Plans for asylum seeker hostel in Grove Park

Developers accused of "taking revenge" on objectors to their plans for luxury residential units

Residents of Grove Park Road received a surprise through their letterboxes this week when London Borough of Hounslow sent them notice of revised plans for the old RAF building at numbers 41-43.

The original plan submitted by Crossleigh Developers had been to turn the former RAF Association offices in the Victorian building 41-43 into luxury one and two bedroom apartments. However, residents of Grove Park Road and surrounding roads lead by Penny Dodd, objected to this plan on the grounds that the number of planned flats and the size of the new extension would swamp number 39, and increase traffic on the road.

The Grove Park Road Residents went to the Chiswick Area Planning committee on January 14th after which they received a letter stating that Crossleigh had revised their plans, but the changes were only very minor, so they objected again. They claim that they was no mention of the plans for an Asylum Hostel at that time and that this new plan, which was submitted at the beginning of this month, was a shock to them all.

As the plans are classed as a "major" development the Committee was only allowed to pass comment on them; the final decision will be made by Hounslow Council's Sustainable Development Committee.

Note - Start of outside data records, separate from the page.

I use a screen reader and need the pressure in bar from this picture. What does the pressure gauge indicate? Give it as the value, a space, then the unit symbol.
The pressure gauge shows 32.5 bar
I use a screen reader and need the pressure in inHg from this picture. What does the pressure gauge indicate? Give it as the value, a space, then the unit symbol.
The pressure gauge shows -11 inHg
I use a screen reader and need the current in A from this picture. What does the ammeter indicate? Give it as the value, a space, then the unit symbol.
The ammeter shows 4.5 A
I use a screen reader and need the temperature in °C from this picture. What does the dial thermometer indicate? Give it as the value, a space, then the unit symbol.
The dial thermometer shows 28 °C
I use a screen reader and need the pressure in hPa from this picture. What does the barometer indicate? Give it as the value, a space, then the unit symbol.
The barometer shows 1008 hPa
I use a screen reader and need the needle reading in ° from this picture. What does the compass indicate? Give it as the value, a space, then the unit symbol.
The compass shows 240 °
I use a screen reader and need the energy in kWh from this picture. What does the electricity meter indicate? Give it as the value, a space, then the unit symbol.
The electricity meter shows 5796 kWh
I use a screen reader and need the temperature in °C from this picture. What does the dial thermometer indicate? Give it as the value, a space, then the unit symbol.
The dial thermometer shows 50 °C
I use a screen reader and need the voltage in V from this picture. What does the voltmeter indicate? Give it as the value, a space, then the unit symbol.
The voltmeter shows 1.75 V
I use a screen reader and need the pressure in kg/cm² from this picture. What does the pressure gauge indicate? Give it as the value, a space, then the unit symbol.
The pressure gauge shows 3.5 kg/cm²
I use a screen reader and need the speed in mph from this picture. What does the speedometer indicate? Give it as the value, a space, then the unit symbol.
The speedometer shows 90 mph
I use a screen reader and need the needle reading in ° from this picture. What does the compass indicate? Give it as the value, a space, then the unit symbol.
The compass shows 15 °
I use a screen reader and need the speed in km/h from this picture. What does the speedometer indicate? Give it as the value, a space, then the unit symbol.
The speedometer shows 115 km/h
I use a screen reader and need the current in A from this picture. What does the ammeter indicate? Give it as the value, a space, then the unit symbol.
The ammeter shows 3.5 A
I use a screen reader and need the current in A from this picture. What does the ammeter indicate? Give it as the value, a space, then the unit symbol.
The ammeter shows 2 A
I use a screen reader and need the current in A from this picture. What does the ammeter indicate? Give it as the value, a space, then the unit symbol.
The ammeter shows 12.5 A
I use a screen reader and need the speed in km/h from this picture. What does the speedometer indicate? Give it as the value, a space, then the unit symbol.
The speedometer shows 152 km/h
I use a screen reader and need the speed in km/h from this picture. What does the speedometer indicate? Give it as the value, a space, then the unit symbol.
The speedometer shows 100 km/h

At the meeting on the 14th the committee members generally felt that the plans would represent an improvement to the road although concerns were expressed about the number of units and possible parking problems.

Richard Ackland, Chief Executive of Crossleigh, has denied that the application is the company's revenge against the campaigners, saying “This building will be either residential or a hostel. We were concerned that we would be left with a large empty property. There is a pent up need for hostel accommodation, both London wide and in Hounslow's UDP. We are still in discussions with the hostel developers, but the demand is for a half-way house. This is not revenge. Its not in the interest of the community for the building to sit empty. Its purely for an alternative use which would be in accordance with the need of the borough.''

According to Ian Pattiee, the scheme’s architect, the building would be turned into either 17 or 18 bedrooms - most of which would be under double occupation but some would be under triple occupation.

He said: the scheme is intended for care in the community - and/or people with refugee status. Local residents had mounted a campaign against our other plan and the developer then felt they had to find another use for it. The residential market has also fallen and they needed to find a commercial use - there is a demand for hostel accommodation by both the council and charity organisations. ''

Residents have been quick to speak out about their concern, some believing that Grove Park Road is an inappropriate location for refugees. One local reasoned “The Grove Park Area is a residential area and in my view, refugees should be located near to the centre of a community - for example Chiswick High Road. That way they can become part of the community.'' Others have argued that the asylum seekers would cause less noise and parking problems than residents of luxury flats and that the hostel would help to preserve the character of this quiet leafy street.